Poeta, orador, profesor, mexicano y mexiquense. Horacio fue consagrado por la diosa Flora desde sus primeras primaveras. Llenó con orgullo la Lengua de las Maravillas.

Siendo como era, un ermitaño hasta la médula, dijo alguna vez -¡Toluca no me quiere, tengo el peor de los defectos; el de ser altivo, el de preferir la soledad antes que la claudicación, el de no poder, el de no saber, el de no querer, arrastrar las alas de mi orgullo por las zahúrdas de los imbéciles y las ergástulas de los esclavos!»- Ideas insignes de su alma, ventanas del espíritu indómito y obstinado que ardía entre sus costillas.

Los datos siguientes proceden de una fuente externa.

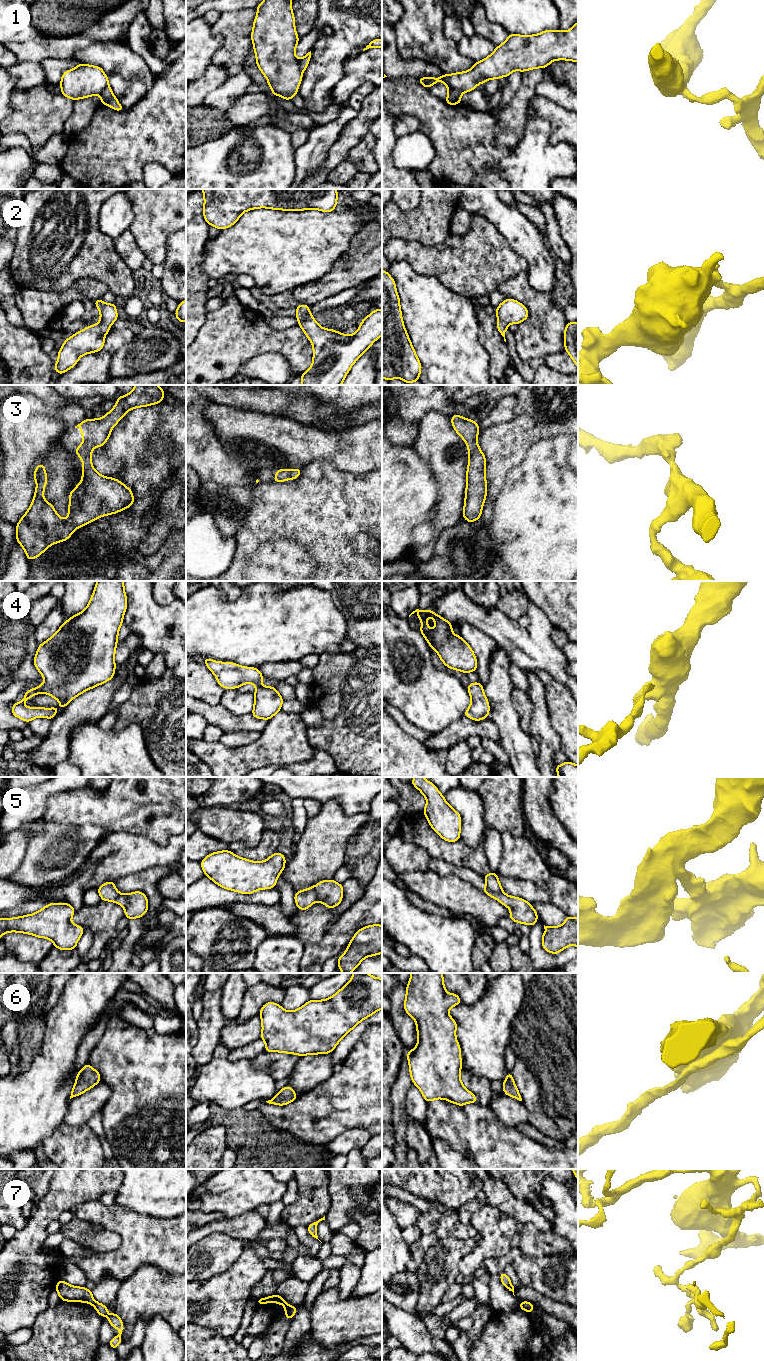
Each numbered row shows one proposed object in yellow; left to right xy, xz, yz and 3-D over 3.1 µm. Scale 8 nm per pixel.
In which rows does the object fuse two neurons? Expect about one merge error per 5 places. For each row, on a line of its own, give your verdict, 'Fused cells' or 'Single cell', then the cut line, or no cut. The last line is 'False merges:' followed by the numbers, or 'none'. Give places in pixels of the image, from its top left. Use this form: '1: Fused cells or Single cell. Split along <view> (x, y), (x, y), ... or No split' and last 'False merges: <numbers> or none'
1: Fused cells. Split along yz (448, 87), (457, 89), (461, 93)
2: Single cell. No split
3: Single cell. No split
4: Single cell. No split
5: Fused cells. Split along yz (486, 886), (489, 891), (502, 892)
6: Single cell. No split
7: Fused cells. Split along xz (290, 1306), (285, 1315)
False merges: 1, 5, 7

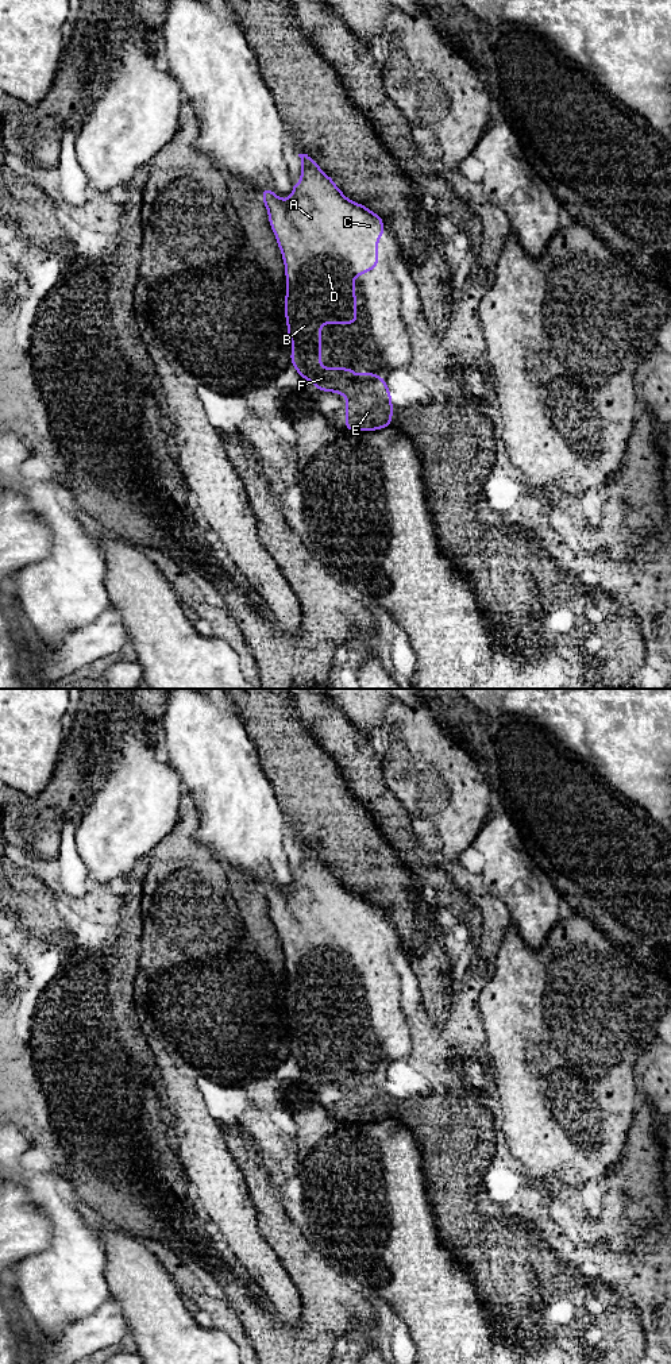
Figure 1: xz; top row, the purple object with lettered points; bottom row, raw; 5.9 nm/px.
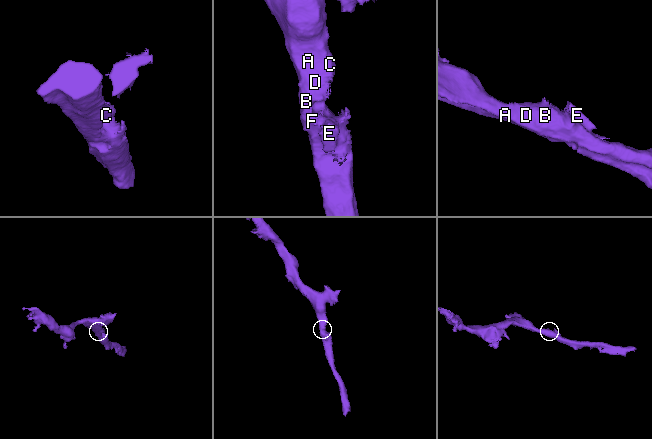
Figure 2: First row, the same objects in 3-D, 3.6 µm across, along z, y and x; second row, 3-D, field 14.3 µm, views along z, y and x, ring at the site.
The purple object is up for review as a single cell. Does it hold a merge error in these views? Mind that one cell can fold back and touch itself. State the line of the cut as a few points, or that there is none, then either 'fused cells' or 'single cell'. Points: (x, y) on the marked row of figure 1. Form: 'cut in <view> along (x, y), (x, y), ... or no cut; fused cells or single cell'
no cut; single cell

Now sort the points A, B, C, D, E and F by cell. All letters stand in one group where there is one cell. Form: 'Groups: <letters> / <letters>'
Groups: A B C D E F

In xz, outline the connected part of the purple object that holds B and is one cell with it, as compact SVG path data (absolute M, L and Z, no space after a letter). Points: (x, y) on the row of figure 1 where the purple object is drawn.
M298 154L301 158L301 178L293 182L292 194L282 200L271 189L261 192L269 213L269 223L275 235L278 247L285 263L286 288L285 317L288 338L293 343L290 362L301 378L312 382L317 390L332 392L346 396L346 429L347 431L377 431L392 425L393 404L392 393L386 381L379 374L365 370L355 375L354 369L348 367L323 367L321 366L321 325L323 324L355 324L356 294L354 290L355 277L378 267L378 239L383 236L385 226L382 217L363 204L347 199L336 186L333 180L324 174L321 167L308 154Z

Su infancia transcurrió en Toluca, y como curtido por el gélido aire de su tierra; se convirtió en el hombre que con su sólido traje negro, su bastón y una inteligencia resplandeciente a través de los gruesos cristales guardianes de sus ojos, pasaba sus días leyendo, escribiendo, siendo maestro en las palabras y en las ideas.

Misántropo, casi enemigo de la vida, lo único que Horacio amó fueron las palabras. Amó las palabras de la verdad, e hizo periodismo. Amó las palabras de la belleza, e hizo poesía. Amó las palabras de la luz, e impartió cátedra. Encerrado en los rincones de su mente ¡Infinita mente triste!, fue todo lo que debía ser para rendir honores a él mismo y a las letras. Hombre épico que no amó nada, pero bien amado por su tierra.